Alındığı Kurum:
Türkiye Görme Özürlüler Kitaplığı(TÜRGÖK)
Konusu:
Kopuş burada başlar işte: Bir yol çatına gelen masal kahramanlarının dönüşsüz seçenekleri sunulmuştur ona; ya zorunlu olanın kanatlarına takılıp gidecek ya gönüllü bir yolun yolcusu olacak ya da iç sızılarını yaşayacağı yolun kılavuzu kesilecek.
Nereye, ne yöne de gitse
kalbinde o sözlerin mührü olacak hep:
SÜRGÜN.
Sürgünlüğün Bin Yüzü, Feridun Andaç'ın hazırladığı bir sürgünde edebiyatçılar kılavuzu. Sürgün cezası insanlığın tarihi kadar eski; insanlar çeşitli nedenlerle yurtlarından, evlerinden, sevdiklerinden koparılmış, uzak memleketlere gönderilmiştir. Bu insanların içinde edebiyatçıların ayrı bir yeri vardır. Çünkü edebiyatçılar yaşadıkları deneyimi üretime dönüştürmekte, gittikleri yerleri edebiyat yoluyla anlatmaktadırlar. Ama bundan da önemlisi, yazar olmakla zaten kendi içsel sürgününü seçmiş edebiyatçılara verilen bu ceza böylece insanlık tarihinin devasa imgelerinden birine dönüşmekte. Sürgünlüğün Bin Yüzü, sürgüne gönderilmiş ya da kendi kendini sürgün etmiş edebiyatçıları anlatıyor. Ovidius'tan İlhan Berk'e uzanan bir sürgünde edebiyatçılar geçidi sunuyor bize Feridun Andaç.
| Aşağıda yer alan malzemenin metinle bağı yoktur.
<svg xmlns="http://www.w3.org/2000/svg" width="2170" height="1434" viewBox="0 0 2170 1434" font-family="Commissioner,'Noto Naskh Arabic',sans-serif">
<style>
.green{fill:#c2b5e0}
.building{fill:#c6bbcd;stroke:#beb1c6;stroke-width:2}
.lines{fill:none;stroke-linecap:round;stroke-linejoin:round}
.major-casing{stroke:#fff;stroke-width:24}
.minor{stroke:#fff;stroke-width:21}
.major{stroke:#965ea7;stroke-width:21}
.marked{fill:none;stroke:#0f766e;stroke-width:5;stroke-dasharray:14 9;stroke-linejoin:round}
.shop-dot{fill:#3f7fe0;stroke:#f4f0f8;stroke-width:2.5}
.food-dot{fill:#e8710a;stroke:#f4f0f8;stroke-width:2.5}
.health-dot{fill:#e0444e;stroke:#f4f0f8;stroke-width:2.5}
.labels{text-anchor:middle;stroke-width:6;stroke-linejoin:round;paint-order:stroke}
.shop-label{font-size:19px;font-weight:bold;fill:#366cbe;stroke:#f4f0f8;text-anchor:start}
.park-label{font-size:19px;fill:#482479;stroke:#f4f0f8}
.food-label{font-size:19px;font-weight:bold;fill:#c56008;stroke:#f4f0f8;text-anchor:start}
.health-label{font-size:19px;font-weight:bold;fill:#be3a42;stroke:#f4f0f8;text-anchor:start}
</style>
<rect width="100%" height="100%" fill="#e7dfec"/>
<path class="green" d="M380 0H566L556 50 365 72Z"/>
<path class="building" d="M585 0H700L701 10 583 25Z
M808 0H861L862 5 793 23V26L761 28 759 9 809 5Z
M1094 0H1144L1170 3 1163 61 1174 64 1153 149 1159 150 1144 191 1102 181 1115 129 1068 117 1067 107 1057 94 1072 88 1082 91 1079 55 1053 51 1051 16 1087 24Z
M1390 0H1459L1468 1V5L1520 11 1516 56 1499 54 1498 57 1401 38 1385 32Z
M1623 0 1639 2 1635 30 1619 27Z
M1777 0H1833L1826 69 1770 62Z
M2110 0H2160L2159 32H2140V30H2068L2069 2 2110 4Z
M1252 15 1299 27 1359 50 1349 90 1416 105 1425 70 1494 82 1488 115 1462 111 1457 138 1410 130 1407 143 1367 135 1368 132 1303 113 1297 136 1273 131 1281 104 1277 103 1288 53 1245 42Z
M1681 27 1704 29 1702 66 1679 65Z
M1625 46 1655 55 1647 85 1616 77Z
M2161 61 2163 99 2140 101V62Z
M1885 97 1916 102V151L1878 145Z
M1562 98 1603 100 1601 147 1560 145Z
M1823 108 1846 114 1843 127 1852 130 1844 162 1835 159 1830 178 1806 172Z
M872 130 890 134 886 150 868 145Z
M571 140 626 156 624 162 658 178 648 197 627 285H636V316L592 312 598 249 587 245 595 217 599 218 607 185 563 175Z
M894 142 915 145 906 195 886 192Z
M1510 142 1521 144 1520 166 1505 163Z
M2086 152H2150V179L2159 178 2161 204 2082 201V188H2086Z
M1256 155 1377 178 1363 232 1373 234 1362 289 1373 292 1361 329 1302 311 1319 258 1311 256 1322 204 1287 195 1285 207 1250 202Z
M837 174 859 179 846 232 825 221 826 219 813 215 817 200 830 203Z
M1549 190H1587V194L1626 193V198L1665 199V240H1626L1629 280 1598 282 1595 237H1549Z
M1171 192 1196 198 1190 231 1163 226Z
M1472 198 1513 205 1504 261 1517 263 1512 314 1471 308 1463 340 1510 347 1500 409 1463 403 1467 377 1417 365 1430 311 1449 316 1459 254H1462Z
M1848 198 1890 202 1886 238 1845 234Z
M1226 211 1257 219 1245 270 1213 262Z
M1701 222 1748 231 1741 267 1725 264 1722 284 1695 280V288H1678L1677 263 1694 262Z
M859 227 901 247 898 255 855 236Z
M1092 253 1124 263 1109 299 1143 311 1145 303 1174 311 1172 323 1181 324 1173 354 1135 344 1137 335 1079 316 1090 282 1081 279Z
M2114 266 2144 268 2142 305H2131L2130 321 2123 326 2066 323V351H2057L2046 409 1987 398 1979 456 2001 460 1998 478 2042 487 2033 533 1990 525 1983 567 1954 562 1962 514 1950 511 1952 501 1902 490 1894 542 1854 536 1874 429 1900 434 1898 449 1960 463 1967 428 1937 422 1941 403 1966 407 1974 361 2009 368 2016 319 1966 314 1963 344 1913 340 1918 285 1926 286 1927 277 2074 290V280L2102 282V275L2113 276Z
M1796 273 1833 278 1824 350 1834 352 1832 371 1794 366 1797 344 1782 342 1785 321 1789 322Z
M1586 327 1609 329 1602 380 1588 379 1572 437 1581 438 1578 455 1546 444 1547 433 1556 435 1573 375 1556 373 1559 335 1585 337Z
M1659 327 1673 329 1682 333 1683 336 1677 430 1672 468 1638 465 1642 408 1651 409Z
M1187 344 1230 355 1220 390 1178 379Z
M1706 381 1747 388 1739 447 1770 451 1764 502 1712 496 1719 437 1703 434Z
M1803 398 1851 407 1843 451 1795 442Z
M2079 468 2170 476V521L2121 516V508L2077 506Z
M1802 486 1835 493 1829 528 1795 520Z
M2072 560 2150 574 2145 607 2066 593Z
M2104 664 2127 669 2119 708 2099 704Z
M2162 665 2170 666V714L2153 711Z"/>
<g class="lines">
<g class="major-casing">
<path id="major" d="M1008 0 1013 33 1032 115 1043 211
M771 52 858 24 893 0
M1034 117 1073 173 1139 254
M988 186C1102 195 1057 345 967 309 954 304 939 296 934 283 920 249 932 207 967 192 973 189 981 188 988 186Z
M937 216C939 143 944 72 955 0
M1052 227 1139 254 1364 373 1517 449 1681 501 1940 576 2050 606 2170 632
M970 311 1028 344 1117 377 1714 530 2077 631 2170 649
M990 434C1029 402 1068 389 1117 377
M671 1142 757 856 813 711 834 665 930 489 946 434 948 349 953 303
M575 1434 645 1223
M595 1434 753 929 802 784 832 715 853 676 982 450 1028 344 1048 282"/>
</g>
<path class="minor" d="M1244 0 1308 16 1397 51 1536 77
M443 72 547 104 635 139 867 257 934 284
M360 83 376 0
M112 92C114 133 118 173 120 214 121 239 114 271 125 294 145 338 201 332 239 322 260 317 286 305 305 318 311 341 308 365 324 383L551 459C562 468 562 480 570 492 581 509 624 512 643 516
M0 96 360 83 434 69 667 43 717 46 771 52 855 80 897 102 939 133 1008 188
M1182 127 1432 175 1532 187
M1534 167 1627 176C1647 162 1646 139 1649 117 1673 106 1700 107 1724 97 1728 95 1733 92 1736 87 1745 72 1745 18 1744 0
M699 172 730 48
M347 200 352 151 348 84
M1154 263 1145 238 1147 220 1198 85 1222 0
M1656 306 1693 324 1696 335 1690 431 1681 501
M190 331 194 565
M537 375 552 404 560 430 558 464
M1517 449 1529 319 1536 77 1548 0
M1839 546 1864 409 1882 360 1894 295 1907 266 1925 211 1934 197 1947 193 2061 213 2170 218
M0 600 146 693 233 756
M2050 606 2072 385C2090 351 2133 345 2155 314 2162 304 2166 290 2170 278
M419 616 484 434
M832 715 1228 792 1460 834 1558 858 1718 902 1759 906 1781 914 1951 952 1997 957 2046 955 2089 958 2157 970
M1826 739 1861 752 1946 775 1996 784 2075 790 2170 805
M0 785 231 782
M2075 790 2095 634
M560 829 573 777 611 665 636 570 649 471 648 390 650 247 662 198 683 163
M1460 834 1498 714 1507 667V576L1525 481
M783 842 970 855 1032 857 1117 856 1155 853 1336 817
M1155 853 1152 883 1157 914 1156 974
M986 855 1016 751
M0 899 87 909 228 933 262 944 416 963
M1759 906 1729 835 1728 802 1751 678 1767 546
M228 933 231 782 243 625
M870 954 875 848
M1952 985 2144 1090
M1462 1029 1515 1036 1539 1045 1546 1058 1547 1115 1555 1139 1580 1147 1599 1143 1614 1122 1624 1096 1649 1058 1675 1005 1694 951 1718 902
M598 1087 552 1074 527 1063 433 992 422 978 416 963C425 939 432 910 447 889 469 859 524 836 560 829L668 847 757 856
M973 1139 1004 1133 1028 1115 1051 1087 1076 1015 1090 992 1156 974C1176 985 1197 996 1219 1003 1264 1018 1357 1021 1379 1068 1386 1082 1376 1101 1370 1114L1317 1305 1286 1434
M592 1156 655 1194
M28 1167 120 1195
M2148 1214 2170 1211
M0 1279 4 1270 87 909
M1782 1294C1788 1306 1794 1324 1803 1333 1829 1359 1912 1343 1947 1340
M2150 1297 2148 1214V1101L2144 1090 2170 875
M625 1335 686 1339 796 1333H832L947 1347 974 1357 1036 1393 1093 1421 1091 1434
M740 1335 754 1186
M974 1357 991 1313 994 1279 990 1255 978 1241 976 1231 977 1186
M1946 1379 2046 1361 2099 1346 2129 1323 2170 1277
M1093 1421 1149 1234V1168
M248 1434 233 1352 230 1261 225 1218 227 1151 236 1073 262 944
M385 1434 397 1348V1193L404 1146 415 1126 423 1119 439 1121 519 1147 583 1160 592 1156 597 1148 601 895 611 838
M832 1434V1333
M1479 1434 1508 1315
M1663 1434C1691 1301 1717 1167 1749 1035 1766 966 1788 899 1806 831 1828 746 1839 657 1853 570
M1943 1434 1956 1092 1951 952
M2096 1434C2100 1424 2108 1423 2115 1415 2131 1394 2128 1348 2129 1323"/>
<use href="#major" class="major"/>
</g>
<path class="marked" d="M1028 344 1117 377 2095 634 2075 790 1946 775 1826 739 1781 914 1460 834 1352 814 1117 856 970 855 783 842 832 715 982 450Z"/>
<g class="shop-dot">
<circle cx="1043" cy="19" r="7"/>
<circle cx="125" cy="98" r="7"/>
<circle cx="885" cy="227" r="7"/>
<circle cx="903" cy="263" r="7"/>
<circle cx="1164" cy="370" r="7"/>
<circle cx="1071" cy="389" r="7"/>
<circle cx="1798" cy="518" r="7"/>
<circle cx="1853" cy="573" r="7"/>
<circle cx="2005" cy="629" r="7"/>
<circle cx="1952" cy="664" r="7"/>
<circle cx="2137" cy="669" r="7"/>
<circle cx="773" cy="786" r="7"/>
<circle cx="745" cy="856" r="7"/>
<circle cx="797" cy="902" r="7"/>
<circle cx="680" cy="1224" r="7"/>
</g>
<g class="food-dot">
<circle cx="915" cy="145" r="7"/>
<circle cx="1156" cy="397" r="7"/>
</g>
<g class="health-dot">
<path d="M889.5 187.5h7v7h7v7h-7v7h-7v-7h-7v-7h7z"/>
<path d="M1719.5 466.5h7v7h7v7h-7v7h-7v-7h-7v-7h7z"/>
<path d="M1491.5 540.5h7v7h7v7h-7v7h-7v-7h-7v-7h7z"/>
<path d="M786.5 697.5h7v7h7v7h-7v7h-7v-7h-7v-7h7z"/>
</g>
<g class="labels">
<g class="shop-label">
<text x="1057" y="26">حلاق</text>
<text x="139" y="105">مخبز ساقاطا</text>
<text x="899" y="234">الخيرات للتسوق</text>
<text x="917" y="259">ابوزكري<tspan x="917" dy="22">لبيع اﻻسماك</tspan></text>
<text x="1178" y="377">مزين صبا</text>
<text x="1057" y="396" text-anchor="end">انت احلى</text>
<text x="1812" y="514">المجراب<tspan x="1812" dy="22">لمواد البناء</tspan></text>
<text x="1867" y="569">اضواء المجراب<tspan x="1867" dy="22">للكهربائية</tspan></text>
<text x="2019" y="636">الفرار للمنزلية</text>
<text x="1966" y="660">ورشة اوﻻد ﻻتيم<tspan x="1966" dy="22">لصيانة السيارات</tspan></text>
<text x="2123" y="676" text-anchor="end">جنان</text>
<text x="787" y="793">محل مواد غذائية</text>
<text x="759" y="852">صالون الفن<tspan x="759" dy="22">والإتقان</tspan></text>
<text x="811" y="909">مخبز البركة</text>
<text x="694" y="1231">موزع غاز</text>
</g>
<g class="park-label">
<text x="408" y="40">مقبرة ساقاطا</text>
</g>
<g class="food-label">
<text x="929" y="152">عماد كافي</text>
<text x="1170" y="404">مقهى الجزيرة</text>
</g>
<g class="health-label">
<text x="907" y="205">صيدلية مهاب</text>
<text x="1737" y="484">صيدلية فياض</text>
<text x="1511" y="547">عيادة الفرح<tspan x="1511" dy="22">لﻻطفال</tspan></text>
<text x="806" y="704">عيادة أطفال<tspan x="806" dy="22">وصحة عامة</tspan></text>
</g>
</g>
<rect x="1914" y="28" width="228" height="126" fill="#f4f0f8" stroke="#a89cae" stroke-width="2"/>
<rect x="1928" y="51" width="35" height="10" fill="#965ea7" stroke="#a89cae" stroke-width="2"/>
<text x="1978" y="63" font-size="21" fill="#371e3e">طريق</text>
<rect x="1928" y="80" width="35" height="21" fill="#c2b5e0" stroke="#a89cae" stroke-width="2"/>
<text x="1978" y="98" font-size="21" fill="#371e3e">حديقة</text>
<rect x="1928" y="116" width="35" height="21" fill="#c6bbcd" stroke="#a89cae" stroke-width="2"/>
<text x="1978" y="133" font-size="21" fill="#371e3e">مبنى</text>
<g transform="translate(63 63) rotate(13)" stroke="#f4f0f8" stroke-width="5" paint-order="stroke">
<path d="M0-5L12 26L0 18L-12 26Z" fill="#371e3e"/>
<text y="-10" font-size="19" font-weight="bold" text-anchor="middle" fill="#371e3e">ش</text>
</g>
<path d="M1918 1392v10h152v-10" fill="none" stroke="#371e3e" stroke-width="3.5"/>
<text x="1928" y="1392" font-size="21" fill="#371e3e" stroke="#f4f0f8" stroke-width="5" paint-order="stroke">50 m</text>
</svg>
Kitap üç bölümden oluşuyor: Sürgünlüğün Bin Yüzü, Özel Bir Sürgün ve Yeryüzünde Bir Sürgün... Kitapta yazıları yer alan yazarlar şunlar: Julio Cortazar, İlhan Berk, Nedim Gürsel, Mehmet H. Doğan, Afşar Timuçin, İrfan Yalçın, Oya Baydar, Heinrich Mann, Mehmed Uzun, Feridun Andaç, Albert Bensoussan, Robert Louit, Ali Akay, Edward Said, Franz. L. Neumann, Ovidius, Helene Monsarce, Birsen Karaca, Rafael Alberti, Pablo Neruda, Zoltan Szabo, Uğur Kökden, Tahar Ben Jelloun, Leila Sebbar, Bahar Lemee... Yeryüzünde Bir Sürgün başlıklı bölümde ise Juan Goytisolo, G. C. Infante ve Demir Özlü ile yapılmış birer söyleşi yer alıyor.
Yaşamlarının bir bölümünü sürgünde geçirmiş edebiyatçıların ilginç anıları kitaba renk katıyor, bu arada bütün büyük sürgünler de böylece anılmış oluyorlar. Onlar yazılarını oraya sırtlarında taşımışlardı, şimdi bu yazılar onları bize taşıyor.